Azure Data Factory and SSIS compared
I see a lot of confusion when it comes to Azure Data Factory (ADF) and how it compares to SSIS. It is not simply “SSIS in the cloud”. See What is Azure Data Factory? for an overview of ADF, and I’ll assume you know SSIS. So how are they different?
SSIS is an Extract-Transfer-Load tool, but ADF is a Extract-Load Tool, as it does not do any transformations within the tool, instead those would be done by ADF calling a stored procedure on a SQL Server that does the transformation, or calling a Hive job, or a U-SQL job in Azure Data Lake Analytics, as examples. Think of it more as an orchestration tool. SSIS has the added benefit of doing transformations, but keep in mind the performance of any transformations depends on the power of the server that SSIS is installed on, as the data to be transformed will be pushed to that SSIS server. Other major differences:
- ADF is a cloud-based service (via ADF editor in Azure portal) and since it is a PaaS tool does not require hardware or any installation. SSIS is a desktop tool (via SSDT) and requires a good-sized server that you have to manage and you have to install SQL Server with SSIS
- ADF uses JSON scripts for its orchestration (coding), while SSIS uses drag-and-drop tasks (no coding)

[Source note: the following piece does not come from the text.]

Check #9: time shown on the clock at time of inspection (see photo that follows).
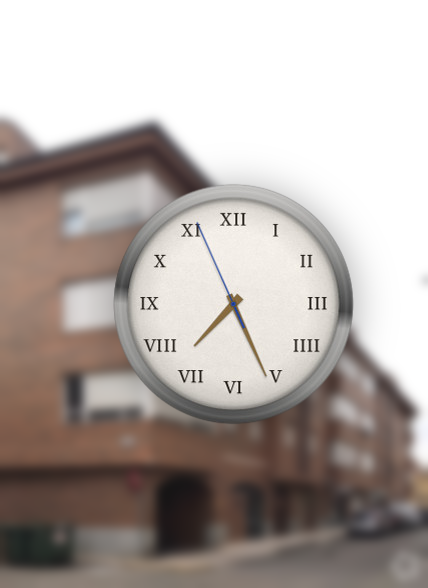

- ADF is pay-as-you-go via an Azure subscription, SSIS is a license cost as part of SQL Server
- ADF can fire-up HDInsights clusters and run Pig and Hive scripts. SSIS can also via the Azure Feature Pack for Integration Services (SSIS)
- SSIS has a powerful GUI, intellisense, and debugging. ADF has a basic editor and no intellisense or debugging
- SSIS is administered via SSMS, while ADF is administered via the Azure portal
- SSIS has a wider range of supported data sources and destinations
- SSIS has a programming SDK, automation via BIML, and third-party components. ADF does not have a programming SDK, has automation via PowerShell, and no third-party components
- SSIS has error handling. ADF does not
- ADF has “data lineage“, tagging and tracking the data from different sources. SSIS does not have this
Think of ADF as a complementary service to SSIS, with its main use case confined to inexpensively dealing with big data in the cloud.
Note that moving to the cloud requires you to think differently when it comes to loading a large amount of data, especially when using a product like SQL Data Warehouse (see Azure SQL Data Warehouse loading patterns and strategies).
More info:
James, ADF might not be as inexpensive as it’s sold. ADF is priced per activity. An activity can move data from only one source table (dataset) to one destination table (dataset). For high frequency activities (executing more than once a day) it will cost you ONLY $1 a month. That looks cheap right? Well, for most large companies implementing ADF across the enterprise would result in thousands if not tens of thousands of activities. Guess what, that $1 just ballooned into more than $10,000/month for ADF alone. You are still going to pay for the Apache Spark/SQL DW/ADLA computation resources where such data would be transformed and further analyzed … in addition to ADF. Questions linger on whether it’s worth taking the ADF route.
Right. ETL without the T 🙂
Great post, James. I just wanted to note that you can use Biml to automate ADF as well. We are doing it on my current project copying data from on prem SQL Server to ADLS, and it has worked well.
I think it worth pointing out that ETL is in fact:
Extract – Transform – Load
But you also get ELT tools as well (e.g. Oracle Data Integrator) where the data is extracted from source, loaded into target and then transformed.
As such, I think what you are saying is that SSIS is an ETL tool whereas ADF is an ELT tool, amongst other differences.